WHAT THIS TASK INVOLVES -
Word for word, reproduce all entries below, leaving every picture out.

AVAILABLE DATA -
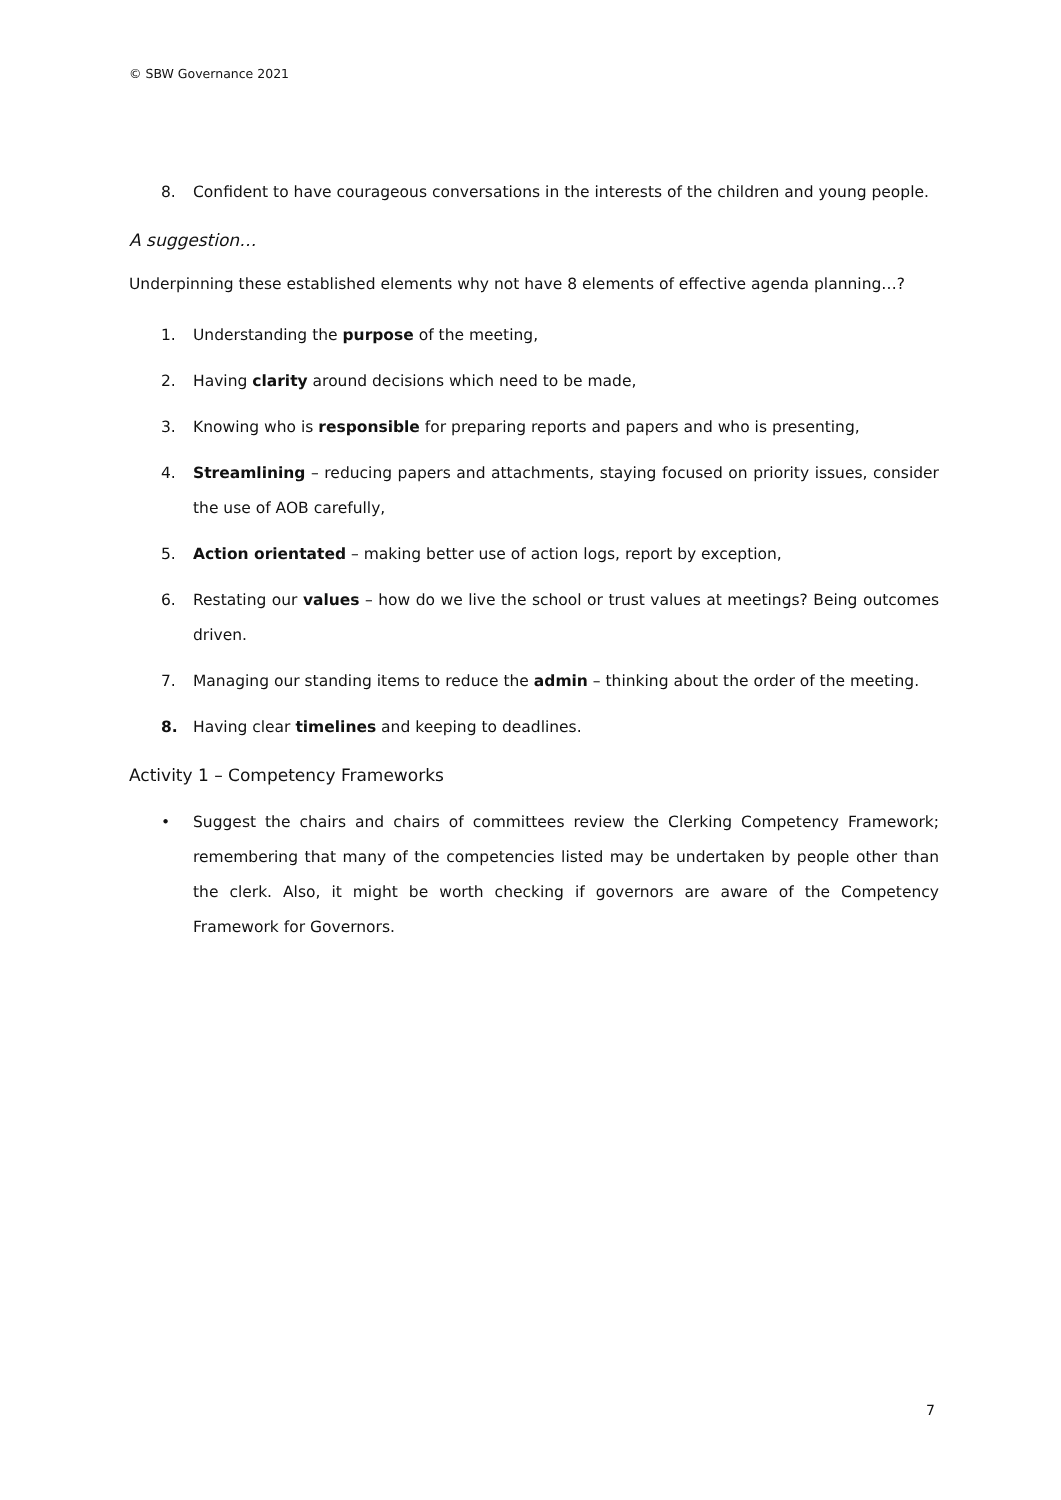© SBW Governance 2021
8. Confident to have courageous conversations in the interests of the children and young people.
A suggestion…
Underpinning these established elements why not have 8 elements of effective agenda planning…?
1. Understanding the purpose of the meeting,
2. Having clarity around decisions which need to be made,
3. Knowing who is responsible for preparing reports and papers and who is presenting,
4. Streamlining – reducing papers and attachments, staying focused on priority issues, consider the use of AOB carefully,
5. Action orientated – making better use of action logs, report by exception,
6. Restating our values – how do we live the school or trust values at meetings? Being outcomes driven.
7. Managing our standing items to reduce the admin – thinking about the order of the meeting.
8. Having clear timelines and keeping to deadlines.
Activity 1 – Competency Frameworks
• Suggest the chairs and chairs of committees review the Clerking Competency Framework; remembering that many of the competencies listed may be undertaken by people other than the clerk. Also, it might be worth checking if governors are aware of the Competency Framework for Governors.
7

EXERCISE ANSWER -
© SBW Governance 2021
8. Confident to have courageous conversations in the interests of the children and young people.
A suggestion…
Underpinning these established elements why not have 8 elements of effective agenda planning…?
1. Understanding the purpose of the meeting,
2. Having clarity around decisions which need to be made,
3. Knowing who is responsible for preparing reports and papers and who is presenting,
4. Streamlining – reducing papers and attachments, staying focused on priority issues, consider the use of AOB carefully,
5. Action orientated – making better use of action logs, report by exception,
6. Restating our values – how do we live the school or trust values at meetings? Being outcomes driven.
7. Managing our standing items to reduce the admin – thinking about the order of the meeting.
8. Having clear timelines and keeping to deadlines.
Activity 1 – Competency Frameworks
• Suggest the chairs and chairs of committees review the Clerking Competency Framework; remembering that many of the competencies listed may be undertaken by people other than the clerk. Also, it might be worth checking if governors are aware of the Competency Framework for Governors.
7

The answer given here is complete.